**EXERCISE DATA:**
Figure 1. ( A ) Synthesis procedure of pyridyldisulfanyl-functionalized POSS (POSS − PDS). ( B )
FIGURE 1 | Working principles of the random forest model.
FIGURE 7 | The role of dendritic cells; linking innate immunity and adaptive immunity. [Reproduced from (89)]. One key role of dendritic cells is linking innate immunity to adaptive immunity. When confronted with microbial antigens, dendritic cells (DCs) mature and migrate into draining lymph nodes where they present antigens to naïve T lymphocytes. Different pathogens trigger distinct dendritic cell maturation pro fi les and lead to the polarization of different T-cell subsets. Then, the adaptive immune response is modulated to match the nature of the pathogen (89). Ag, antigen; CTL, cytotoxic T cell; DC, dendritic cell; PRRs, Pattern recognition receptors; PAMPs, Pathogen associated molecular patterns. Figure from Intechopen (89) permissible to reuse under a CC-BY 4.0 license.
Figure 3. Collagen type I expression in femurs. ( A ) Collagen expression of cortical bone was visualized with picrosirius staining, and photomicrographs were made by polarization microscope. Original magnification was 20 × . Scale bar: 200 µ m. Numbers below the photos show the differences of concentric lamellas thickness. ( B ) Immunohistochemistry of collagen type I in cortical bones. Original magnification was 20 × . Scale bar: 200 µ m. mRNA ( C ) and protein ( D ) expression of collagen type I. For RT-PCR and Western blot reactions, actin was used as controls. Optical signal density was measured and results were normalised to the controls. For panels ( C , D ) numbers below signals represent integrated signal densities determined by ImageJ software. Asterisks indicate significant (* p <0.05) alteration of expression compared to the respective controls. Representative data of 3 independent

* * *

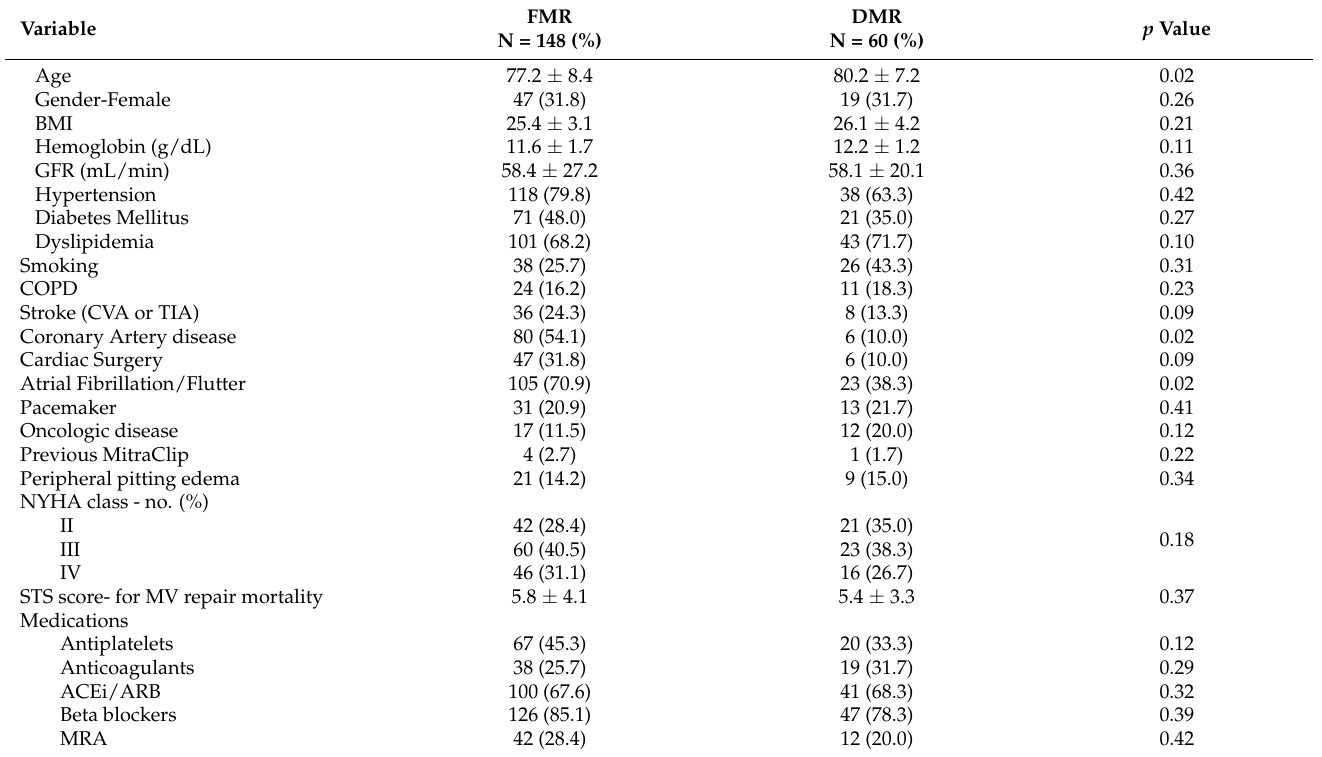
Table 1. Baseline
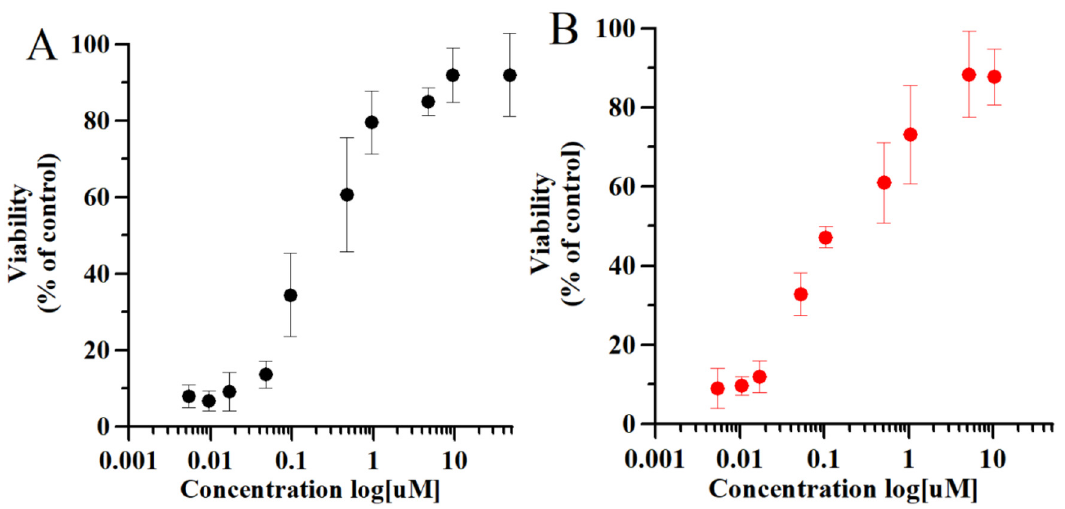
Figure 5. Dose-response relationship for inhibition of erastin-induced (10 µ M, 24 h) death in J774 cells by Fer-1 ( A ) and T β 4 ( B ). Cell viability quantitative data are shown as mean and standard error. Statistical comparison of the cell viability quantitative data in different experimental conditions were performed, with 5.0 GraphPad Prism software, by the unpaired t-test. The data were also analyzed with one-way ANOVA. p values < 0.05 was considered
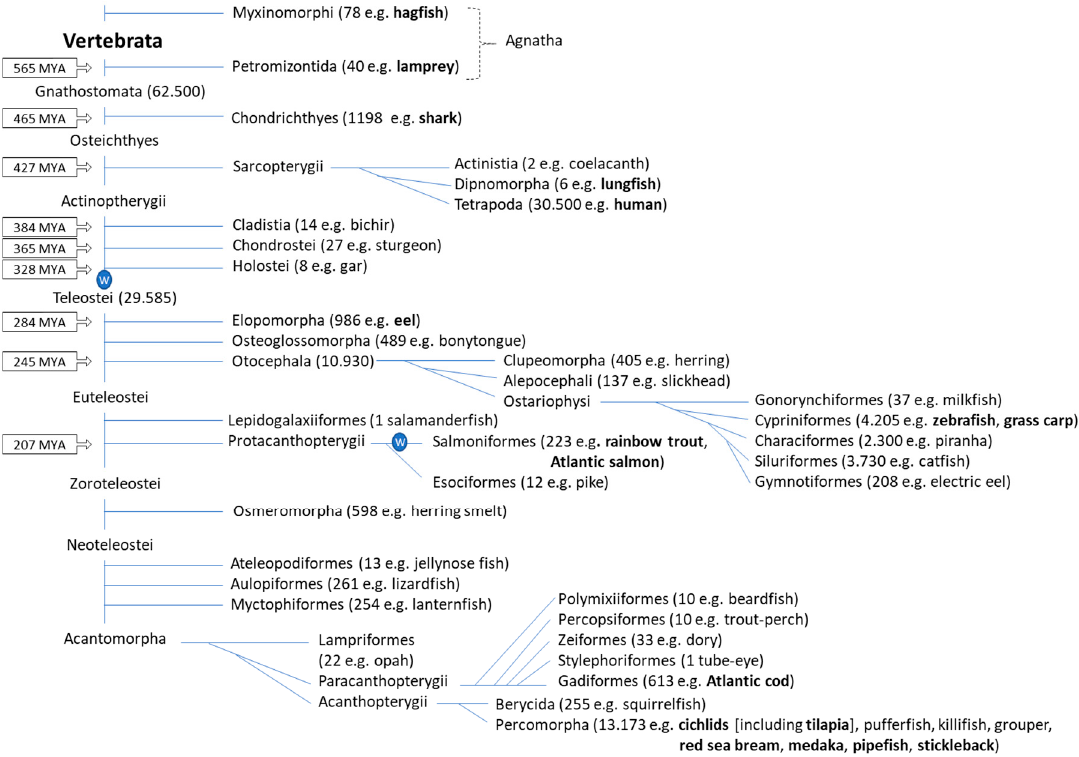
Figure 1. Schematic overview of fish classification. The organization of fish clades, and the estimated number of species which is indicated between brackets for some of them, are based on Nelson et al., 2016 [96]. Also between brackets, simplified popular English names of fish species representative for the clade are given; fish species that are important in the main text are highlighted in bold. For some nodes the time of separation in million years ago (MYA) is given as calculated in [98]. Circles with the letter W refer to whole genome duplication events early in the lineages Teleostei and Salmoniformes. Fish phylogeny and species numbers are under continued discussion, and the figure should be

**TASK BRIEF:** The exact lines of the material above starting at the one that contains "Figure 1. ( A" and ending at the one that contains "FIGURE 1 | Working" are what to retype; leave out everything else.

**RESPONSE:**
Figure 1. ( A ) Synthesis procedure of pyridyldisulfanyl-functionalized POSS (POSS − PDS). ( B )
FIGURE 1 | Working principles of the random forest model.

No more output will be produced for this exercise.